J'ai compris cela à partir du moment où le colonel-major Boureima Kiéré est allé chercher le soi-disant papier qui était en préparation par les éléments du RSP. Il est revenu avec ce document, et le général Gilbert Diendéré lui-même l'a lu.

A ce moment-là, j'ai déclaré tout de go qu'il s'agissait d'un projet de proclamation. Donc cela veut dire que c'était un coup d'Etat. Et j'ai posé la question : « Est-ce un coup d'Etat, oui ou non ? ». Et Gilbert a répondu : « Mais vous avez entendu ? Vous avez entendu ce qui est lu ? »

A ce moment-là, j'ai dit : « Si c'est comme ça, vous assumez. Monseigneur Paul Ouédraogo et moi, qui sommes là, nous n'avons plus de rôle à jouer. Ça, c'est entre vous. C'est l'armée. Et nous, nous partons ». Et c'est à ce moment-là que nous avons quitté la salle.
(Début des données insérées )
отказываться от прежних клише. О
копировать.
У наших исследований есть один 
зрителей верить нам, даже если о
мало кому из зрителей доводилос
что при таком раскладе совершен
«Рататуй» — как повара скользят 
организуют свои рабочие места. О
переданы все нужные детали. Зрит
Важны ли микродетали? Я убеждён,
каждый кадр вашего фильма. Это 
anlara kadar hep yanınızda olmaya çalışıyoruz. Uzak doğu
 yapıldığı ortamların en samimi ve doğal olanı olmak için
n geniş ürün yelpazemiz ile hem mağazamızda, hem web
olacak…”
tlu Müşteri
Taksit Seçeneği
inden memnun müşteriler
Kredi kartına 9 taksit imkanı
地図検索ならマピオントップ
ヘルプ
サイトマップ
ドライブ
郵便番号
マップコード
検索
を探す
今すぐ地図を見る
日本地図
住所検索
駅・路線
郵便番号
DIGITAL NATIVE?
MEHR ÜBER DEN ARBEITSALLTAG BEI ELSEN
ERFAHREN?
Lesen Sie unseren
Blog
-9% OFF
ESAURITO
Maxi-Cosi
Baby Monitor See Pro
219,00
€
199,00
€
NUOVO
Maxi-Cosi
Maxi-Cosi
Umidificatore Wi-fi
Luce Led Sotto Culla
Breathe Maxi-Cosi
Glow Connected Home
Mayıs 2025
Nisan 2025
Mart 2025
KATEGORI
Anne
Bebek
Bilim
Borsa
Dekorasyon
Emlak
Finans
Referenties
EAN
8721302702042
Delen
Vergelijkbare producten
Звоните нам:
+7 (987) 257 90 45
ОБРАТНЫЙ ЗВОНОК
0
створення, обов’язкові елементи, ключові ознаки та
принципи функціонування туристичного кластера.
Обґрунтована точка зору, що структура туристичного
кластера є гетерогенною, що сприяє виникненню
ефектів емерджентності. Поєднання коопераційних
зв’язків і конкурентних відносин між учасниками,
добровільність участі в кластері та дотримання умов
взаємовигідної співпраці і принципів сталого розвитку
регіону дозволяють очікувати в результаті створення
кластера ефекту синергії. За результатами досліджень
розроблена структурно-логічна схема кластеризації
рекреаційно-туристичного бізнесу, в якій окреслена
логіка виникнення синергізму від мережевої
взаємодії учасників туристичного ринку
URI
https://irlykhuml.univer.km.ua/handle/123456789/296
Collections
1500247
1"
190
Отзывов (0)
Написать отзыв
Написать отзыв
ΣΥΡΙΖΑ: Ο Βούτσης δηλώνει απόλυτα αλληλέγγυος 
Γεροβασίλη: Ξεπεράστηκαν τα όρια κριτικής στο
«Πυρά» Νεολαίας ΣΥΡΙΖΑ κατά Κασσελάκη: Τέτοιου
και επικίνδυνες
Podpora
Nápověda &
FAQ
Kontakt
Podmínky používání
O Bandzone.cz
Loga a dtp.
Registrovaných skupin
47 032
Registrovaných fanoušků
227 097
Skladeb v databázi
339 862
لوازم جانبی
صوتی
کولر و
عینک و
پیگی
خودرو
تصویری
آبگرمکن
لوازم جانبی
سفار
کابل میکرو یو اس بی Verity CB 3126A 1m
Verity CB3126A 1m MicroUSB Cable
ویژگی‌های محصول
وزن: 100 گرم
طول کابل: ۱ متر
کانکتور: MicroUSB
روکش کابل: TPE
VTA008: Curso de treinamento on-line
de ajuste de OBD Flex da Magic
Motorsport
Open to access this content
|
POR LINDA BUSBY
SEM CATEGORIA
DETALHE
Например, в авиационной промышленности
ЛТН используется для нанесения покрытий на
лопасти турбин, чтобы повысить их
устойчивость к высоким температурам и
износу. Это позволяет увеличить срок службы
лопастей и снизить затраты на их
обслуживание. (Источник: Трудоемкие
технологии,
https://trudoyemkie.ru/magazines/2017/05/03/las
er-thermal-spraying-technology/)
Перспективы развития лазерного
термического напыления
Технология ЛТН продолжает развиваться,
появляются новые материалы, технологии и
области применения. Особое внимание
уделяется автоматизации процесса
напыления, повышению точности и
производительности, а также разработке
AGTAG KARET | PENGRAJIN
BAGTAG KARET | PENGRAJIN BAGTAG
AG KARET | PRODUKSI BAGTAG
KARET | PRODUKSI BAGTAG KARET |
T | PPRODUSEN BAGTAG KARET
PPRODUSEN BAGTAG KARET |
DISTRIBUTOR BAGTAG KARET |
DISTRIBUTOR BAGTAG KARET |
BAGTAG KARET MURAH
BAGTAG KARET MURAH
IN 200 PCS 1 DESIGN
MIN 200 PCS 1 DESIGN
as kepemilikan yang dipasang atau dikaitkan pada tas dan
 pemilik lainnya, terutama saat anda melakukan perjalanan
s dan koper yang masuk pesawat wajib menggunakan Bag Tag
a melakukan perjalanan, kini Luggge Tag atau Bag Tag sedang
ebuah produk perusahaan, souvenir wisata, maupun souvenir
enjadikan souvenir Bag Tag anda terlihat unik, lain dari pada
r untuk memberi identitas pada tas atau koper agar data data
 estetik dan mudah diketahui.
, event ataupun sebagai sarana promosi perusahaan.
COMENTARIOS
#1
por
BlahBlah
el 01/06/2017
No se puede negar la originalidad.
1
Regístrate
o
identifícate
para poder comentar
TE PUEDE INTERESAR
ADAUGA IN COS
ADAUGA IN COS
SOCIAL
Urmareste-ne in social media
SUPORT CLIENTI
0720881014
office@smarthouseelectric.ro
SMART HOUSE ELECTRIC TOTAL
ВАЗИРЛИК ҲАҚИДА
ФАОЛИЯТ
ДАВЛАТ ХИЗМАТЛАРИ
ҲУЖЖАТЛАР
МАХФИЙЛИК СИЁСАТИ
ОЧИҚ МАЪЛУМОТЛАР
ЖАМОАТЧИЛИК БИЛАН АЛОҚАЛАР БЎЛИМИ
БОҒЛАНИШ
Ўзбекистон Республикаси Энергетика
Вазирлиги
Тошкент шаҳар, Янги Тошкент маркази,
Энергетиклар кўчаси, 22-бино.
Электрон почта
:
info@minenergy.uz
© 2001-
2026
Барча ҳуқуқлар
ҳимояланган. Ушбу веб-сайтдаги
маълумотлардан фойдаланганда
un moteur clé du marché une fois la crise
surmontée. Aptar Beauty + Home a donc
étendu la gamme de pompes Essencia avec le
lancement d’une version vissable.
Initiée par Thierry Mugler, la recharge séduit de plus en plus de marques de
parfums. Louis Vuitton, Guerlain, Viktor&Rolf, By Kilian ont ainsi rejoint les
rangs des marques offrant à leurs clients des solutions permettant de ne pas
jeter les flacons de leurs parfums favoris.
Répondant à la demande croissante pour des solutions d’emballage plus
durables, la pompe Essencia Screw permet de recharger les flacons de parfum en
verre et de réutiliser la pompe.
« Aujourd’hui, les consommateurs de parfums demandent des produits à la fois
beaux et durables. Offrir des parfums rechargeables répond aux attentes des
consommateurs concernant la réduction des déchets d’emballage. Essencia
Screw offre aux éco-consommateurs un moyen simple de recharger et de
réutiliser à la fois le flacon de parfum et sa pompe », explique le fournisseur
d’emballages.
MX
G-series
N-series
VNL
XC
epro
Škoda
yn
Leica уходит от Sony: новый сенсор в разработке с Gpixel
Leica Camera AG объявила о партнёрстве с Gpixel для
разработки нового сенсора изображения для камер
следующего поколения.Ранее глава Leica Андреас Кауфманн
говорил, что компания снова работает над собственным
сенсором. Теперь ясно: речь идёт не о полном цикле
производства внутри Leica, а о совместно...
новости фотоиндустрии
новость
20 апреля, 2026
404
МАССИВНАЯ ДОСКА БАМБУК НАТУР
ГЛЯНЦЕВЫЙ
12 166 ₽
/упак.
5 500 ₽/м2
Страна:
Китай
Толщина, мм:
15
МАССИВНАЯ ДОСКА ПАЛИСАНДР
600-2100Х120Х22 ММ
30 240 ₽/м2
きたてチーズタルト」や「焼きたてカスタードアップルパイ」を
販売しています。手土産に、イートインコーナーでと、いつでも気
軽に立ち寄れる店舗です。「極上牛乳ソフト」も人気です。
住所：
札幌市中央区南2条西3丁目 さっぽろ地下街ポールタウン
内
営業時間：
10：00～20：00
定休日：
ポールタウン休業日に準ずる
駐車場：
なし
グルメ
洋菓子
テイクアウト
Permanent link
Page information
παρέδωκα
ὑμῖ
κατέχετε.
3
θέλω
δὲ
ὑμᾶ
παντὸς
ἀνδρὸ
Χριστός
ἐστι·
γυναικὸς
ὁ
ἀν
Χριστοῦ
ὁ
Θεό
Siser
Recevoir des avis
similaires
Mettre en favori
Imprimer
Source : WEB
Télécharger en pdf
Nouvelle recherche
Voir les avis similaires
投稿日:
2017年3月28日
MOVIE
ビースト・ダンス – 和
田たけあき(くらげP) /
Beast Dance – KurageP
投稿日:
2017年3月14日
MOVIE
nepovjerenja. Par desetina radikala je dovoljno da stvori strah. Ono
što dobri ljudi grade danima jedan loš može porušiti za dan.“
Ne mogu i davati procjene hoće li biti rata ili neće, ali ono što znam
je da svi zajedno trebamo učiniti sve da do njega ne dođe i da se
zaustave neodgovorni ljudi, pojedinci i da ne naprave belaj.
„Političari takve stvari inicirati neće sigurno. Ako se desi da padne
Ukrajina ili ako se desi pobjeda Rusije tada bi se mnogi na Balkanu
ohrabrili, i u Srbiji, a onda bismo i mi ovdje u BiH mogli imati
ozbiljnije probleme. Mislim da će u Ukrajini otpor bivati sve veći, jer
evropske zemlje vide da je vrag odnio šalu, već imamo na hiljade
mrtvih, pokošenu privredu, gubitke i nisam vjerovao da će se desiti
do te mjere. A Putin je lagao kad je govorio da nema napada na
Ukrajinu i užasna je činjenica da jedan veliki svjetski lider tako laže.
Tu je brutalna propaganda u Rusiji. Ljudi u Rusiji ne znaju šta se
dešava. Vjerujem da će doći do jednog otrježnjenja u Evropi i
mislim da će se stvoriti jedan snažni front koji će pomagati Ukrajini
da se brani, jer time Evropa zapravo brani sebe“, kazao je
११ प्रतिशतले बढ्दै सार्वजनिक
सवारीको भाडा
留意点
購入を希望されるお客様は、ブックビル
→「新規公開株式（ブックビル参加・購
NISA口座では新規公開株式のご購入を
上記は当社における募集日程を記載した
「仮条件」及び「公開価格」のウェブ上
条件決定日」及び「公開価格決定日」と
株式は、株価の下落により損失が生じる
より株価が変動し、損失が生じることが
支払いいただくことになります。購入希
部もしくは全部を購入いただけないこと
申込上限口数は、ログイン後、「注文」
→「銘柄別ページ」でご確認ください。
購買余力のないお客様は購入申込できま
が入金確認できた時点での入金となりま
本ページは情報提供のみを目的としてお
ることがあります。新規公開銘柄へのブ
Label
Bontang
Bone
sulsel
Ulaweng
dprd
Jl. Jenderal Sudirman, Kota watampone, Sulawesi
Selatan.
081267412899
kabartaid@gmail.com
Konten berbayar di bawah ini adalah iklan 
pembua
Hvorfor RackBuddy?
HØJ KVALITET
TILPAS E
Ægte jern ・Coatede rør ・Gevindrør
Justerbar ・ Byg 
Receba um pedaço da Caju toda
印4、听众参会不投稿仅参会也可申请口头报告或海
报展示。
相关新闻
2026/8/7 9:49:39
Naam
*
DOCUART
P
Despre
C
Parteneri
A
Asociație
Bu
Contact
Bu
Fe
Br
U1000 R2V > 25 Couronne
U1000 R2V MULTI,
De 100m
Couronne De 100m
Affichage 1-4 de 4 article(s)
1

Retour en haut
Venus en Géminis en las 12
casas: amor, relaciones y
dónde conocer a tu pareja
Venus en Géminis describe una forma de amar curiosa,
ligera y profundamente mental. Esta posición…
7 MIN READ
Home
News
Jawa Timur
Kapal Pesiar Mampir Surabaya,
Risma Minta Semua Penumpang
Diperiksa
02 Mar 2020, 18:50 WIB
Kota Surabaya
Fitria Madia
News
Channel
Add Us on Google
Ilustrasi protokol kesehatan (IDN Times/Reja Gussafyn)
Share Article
Aujourd'hui, nous sommes pratiquement à la fin du procès de ce coup d'Etat manqué de septembre 2015. Pensez-vous qu'après ce procès, les Burkinabè pourront se réconcilier ?

Mon avis, depuis ce fameux coup d'Etat raté, a toujours été qu'il fallait traiter cette affaire en urgence. C'est-à-dire qu'à partir du moment où le général Gilbert Diendéré a déposé les armes, il appartenait aux autorités de prendre la décision de créer un tribunal, une cour martiale, tout ce que l'on veut. L'essentiel était de juger ces hommes pour indiscipline, de les juger dans l'urgence, en flagrant délit, et de les condamner seulement au niveau militaire. C'est tout. Les choses en seraient restées là.

On voulait absolument la justice, la justice nous a été servie. Et en voilà le résultat. Je pense que l'on a créé plus de problèmes que ceux qu'on a voulu résoudre. A la fin, on ne percevra même pas ce qu'on était en droit d'attendre.

Pensez-vous qu'après ce procès la majorité des Burkinabè ne sauront pas exactement ce qui s'est passé le 16 septembre 2015 et les jours suivants ?

Absolument pas. Beaucoup de gens ne le sauront pas, parce qu'il y a beaucoup de non-dits. La genèse même de cette tentative de coup d'Etat n'a pas été faite. Le RSP et le gouvernement d'alors ont connu beaucoup de crises qui ont fait le lit de ce coup d'Etat-là. Mais on n'en a pas parlé.